Sometime last year, Lindsay (mostly Lindsay) and I (very little effort on my part) started planning a dinner with our teachers. She and I both happen to have English teachers who are part of the married couple, the Yamaguchis. She works with Mrs. and I work with Mr. We often discuss the differences between the two because they have very different personalities and work styles.
Finally we were able to nail down a date that worked for everyone, including John and Mayaka who teach with the Yamaguchis’ friends (whose last name I have unfortunately forgotten). We all cooked something to bring. I went with my old standby of chocolate cookie dough truffles and I decided to bring some cauliflower rice as well. I knew they would both be very different for the Japanese people attending the dinner, so bringing them was kind of a risk, but I figured it would not hurt to try.
Lindsay picked me up and we drove to Nobeoka where the Yamaguchi’s live. They have a beautiful fairly new house on a nearly impossible to find road. Eventually, though, we figured it out.
Dinner was great. Mr. Yamaguchi is an expert fish-cutter and chef. He and I have a running joke because he claims that cutting fish counts as a hobby, separate from fishing. I disagree. Regardless of how one classifies it, the fish were beautifully cut and delicious. The conversation was mostly in English and involved a lot of laughing. We played a bit with the kids and eventually called it a night around 10pm (because some people had to work the next day, but Mr. Yamaguchi and I did not).

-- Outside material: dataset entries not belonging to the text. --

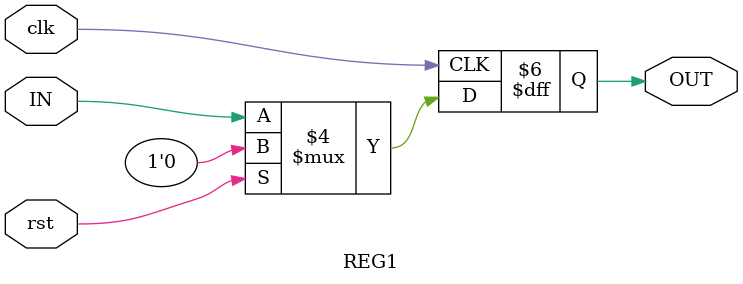
<source format=v>
`timescale 10ps / 1ps
module REG1(clk,rst,IN, OUT);

input wire clk;
input wire rst;
input wire IN;
output reg OUT;

always@(posedge clk)
begin
	if(rst == 1)
		OUT <= 1'b0;
	else
		OUT <= IN;
end

endmodule

</source>
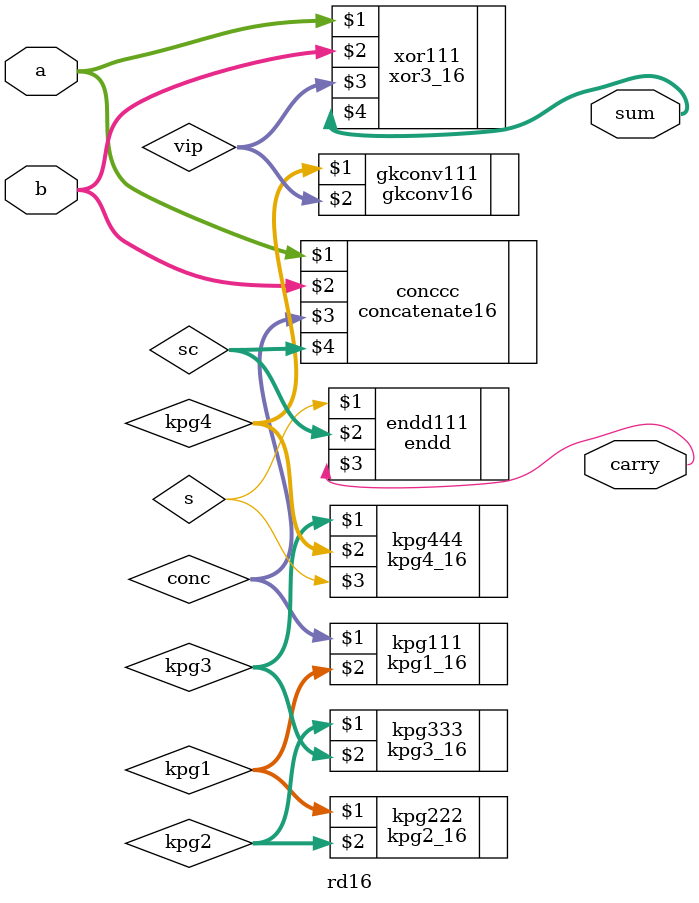
<source format=v>
module rd16(a,b,sum,carry);

input[15:0] a,b;
output[15:0] sum;
output carry;
wire [31:0] conc,kpg1,kpg2,kpg3,kpg4;
wire[15:0] vip;
wire[1:0] sc;
wire s;
concatenate16 conccc(a,b,conc,sc);  
kpg1_16 kpg111(conc,kpg1);
kpg2_16 kpg222(kpg1,kpg2);
kpg3_16 kpg333(kpg2,kpg3);
kpg4_16 kpg444(kpg3,kpg4,s);
gkconv16 gkconv111(kpg4,vip);
xor3_16 xor111(a,b,vip,sum);
endd endd111(s,sc,carry);
endmodule
</source>
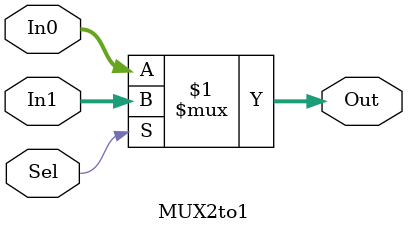
<source format=v>
`timescale 1ns / 1ps


module MUX2to1 (
    input [31:0] In0,
    input [31:0] In1,
    input Sel,
    output [31:0] Out
);
    assign Out = (Sel) ? In1 : In0;
endmodule

</source>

Almost as soon as we got to the car, Lindsay said, “You can sleep on the way back.” My early bedtime is infamous, but I had done a very good job of staying awake. Normally by 9:30 my eyes get all squinty as I struggle to keep them open. (I do want to defend this, though. I wake up around 5 most days, with or without my alarm, so it makes sense that I start getting tired so early.) After stopping for gas on the way back, we were back in Hyuga around 11.